Unlocking Advanced Data Analysis in SQL
If you work with data, you’ve likely come across the terms ‘Moving Average’ and ‘Running Total’ quite frequently. Data professionals often refer to the saying,
“ The trend is your friend. “
Having a clear understanding of the trend is crucial for making accurate forecasts and informed decisions. However, determining the trend is not always a straightforward task. This is where a simple moving average comes into the picture. By tracking the trend over a defined time period, it helps identify and mitigate noise while smoothing out data fluctuations. This technique enhances our ability to analyse patterns effectively and make reliable predictions.
Before diving into the code demonstration, let’s familiarise ourselves with a few key terms.
What is Moving Average?
Moving Average is also known as Rolling Average, Running Average, or Rolling Mean. You calculate it by taking the average of a set of values over a specific period of time.
It provides a standardised and concise way to summarise and analyse data, revealing the overall trend and enabling data professionals, and decision-makers to draw meaningful conclusions based on distribution, central tendency, variability, and relationship within a dataset.
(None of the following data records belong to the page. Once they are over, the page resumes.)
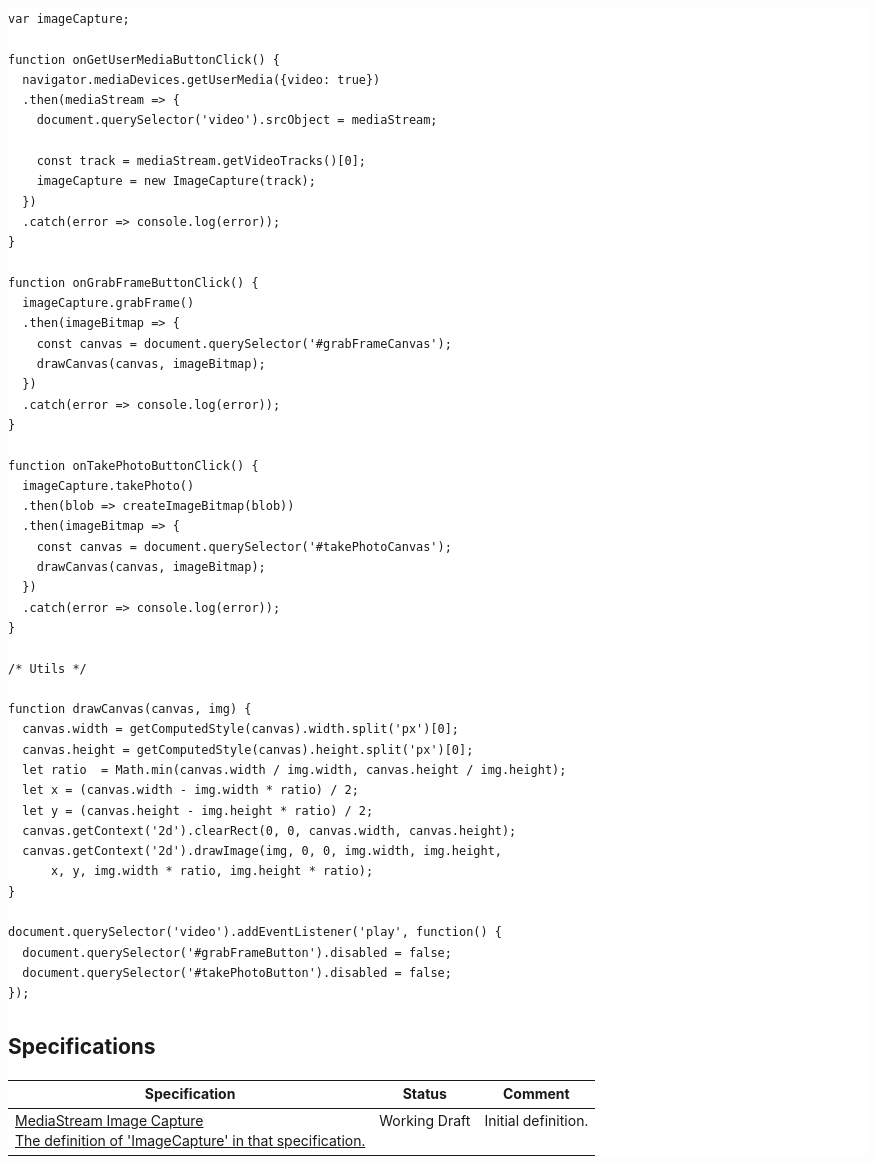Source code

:     var imageCapture;

    function onGetUserMediaButtonClick() {
      navigator.mediaDevices.getUserMedia({video: true})
      .then(mediaStream => {
        document.querySelector('video').srcObject = mediaStream;

        const track = mediaStream.getVideoTracks()[0];
        imageCapture = new ImageCapture(track);
      })
      .catch(error => console.log(error));
    }

    function onGrabFrameButtonClick() {
      imageCapture.grabFrame()
      .then(imageBitmap => {
        const canvas = document.querySelector('#grabFrameCanvas');
        drawCanvas(canvas, imageBitmap);
      })
      .catch(error => console.log(error));
    }

    function onTakePhotoButtonClick() {
      imageCapture.takePhoto()
      .then(blob => createImageBitmap(blob))
      .then(imageBitmap => {
        const canvas = document.querySelector('#takePhotoCanvas');
        drawCanvas(canvas, imageBitmap);
      })
      .catch(error => console.log(error));
    }

    /* Utils */

    function drawCanvas(canvas, img) {
      canvas.width = getComputedStyle(canvas).width.split('px')[0];
      canvas.height = getComputedStyle(canvas).height.split('px')[0];
      let ratio  = Math.min(canvas.width / img.width, canvas.height / img.height);
      let x = (canvas.width - img.width * ratio) / 2;
      let y = (canvas.height - img.height * ratio) / 2;
      canvas.getContext('2d').clearRect(0, 0, canvas.width, canvas.height);
      canvas.getContext('2d').drawImage(img, 0, 0, img.width, img.height,
          x, y, img.width * ratio, img.height * ratio);
    }

    document.querySelector('video').addEventListener('play', function() {
      document.querySelector('#grabFrameButton').disabled = false;
      document.querySelector('#takePhotoButton').disabled = false;
    });

Specifications
--------------

<table><thead><tr class="header"><th>Specification</th><th>Status</th><th>Comment</th></tr></thead><tbody><tr class="odd"><td><a href="https://w3c.github.io/mediacapture-image/#imagecaptureapi">MediaStream Image Capture<br />
<span class="small">The definition of 'ImageCapture' in that specification.</span></a></td><td><span class="spec-wd">Working Draft</span></td><td>Initial definition.</td></tr></tbody></table>
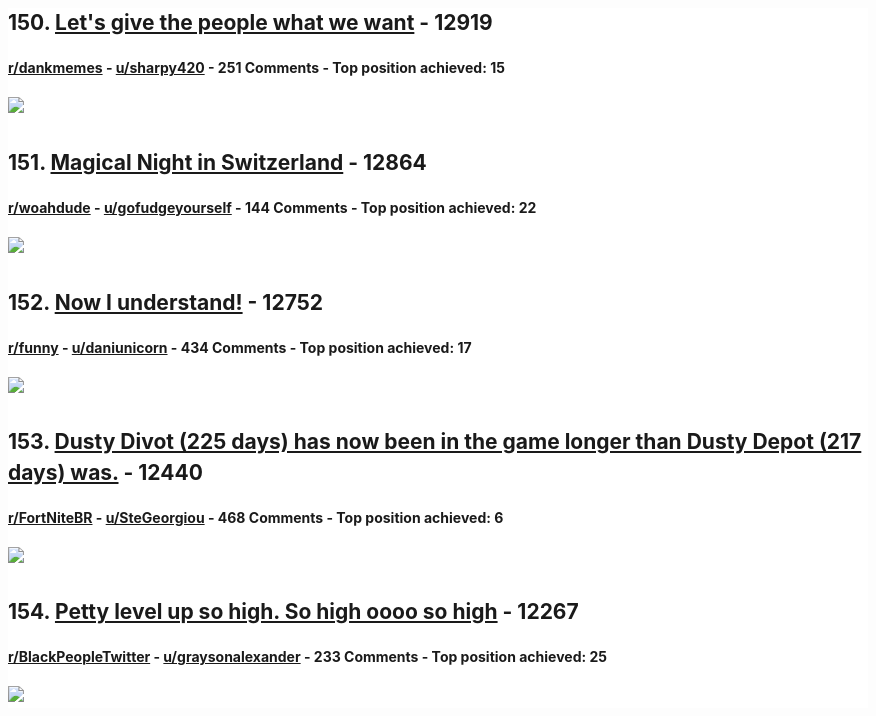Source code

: ## 150. [Let's give the people what we want](http://reddit.com/r/dankmemes/comments/a5nld9/lets_give_the_people_what_we_want/) - 12919
#### [r/dankmemes](http://reddit.com/r/dankmemes) - [u/sharpy420](http://reddit.com/u/sharpy420) - 251 Comments - Top position achieved: 15

<a href="https://i.redd.it/7qdogctdkx321.jpg"><img src="https://b.thumbs.redditmedia.com/0yrku4yAyaymYKQYUfR4TebbZuWvp59er6ejF3HMKzE.jpg"></img></a>

## 151. [Magical Night in Switzerland](http://reddit.com/r/woahdude/comments/a5inp7/magical_night_in_switzerland/) - 12864
#### [r/woahdude](http://reddit.com/r/woahdude) - [u/gofudgeyourself](http://reddit.com/u/gofudgeyourself) - 144 Comments - Top position achieved: 22

<a href="https://i.imgur.com/jPlp1o4.jpg"><img src="https://b.thumbs.redditmedia.com/NJ1_Mezt8DKoryY1wY6TtQC5hI0rfzfcMsJasqVGRhw.jpg"></img></a>

## 152. [Now I understand!](http://reddit.com/r/funny/comments/a5da5h/now_i_understand/) - 12752
#### [r/funny](http://reddit.com/r/funny) - [u/daniunicorn](http://reddit.com/u/daniunicorn) - 434 Comments - Top position achieved: 17

<a href="https://i.redd.it/yl6eio8p0r321.png"><img src="https://a.thumbs.redditmedia.com/zESQWxitlxf--iao1dFU5jbxrY5MDZWdOKrHqTCNK_8.jpg"></img></a>

## 153. [Dusty Divot (225 days) has now been in the game longer than Dusty Depot (217 days) was.](http://reddit.com/r/FortNiteBR/comments/a5h5zx/dusty_divot_225_days_has_now_been_in_the_game/) - 12440
#### [r/FortNiteBR](http://reddit.com/r/FortNiteBR) - [u/SteGeorgiou](http://reddit.com/u/SteGeorgiou) - 468 Comments - Top position achieved: 6

<a href="https://i.redd.it/inz2r2u5wt321.jpg"><img src="https://b.thumbs.redditmedia.com/FsslOada--0J15kgp13tEFKuJkqiXsE8cC_mZw5KJzM.jpg"></img></a>

## 154. [Petty level up so high. So high oooo so high](http://reddit.com/r/BlackPeopleTwitter/comments/a5dfvi/petty_level_up_so_high_so_high_oooo_so_high/) - 12267
#### [r/BlackPeopleTwitter](http://reddit.com/r/BlackPeopleTwitter) - [u/graysonalexander](http://reddit.com/u/graysonalexander) - 233 Comments - Top position achieved: 25

<a href="https://i.redd.it/k3dc3phc4r321.jpg"><img src="https://b.thumbs.redditmedia.com/q5xcLgkxKBR-JAVtSJCdnZEoN3O45eoyUH_GmQt-0Dw.jpg"></img></a>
Many people are enthusiastic about tracking their daily step counts. So, let’s use this to understand the concept of moving average. Let’s say, instead of focusing solely on the number of steps we take each day, we calculate a 7-day moving average of step count.
To calculate the 7-day moving average, add the step counts from the past seven days and divide the sum by 7.
Considering the calculation in the above image, the moving average of 7928.57 steps gives us a better understanding of our overall activity levels. By comparing this average to the daily step count, we can see whether we consistently meet or surpass the average.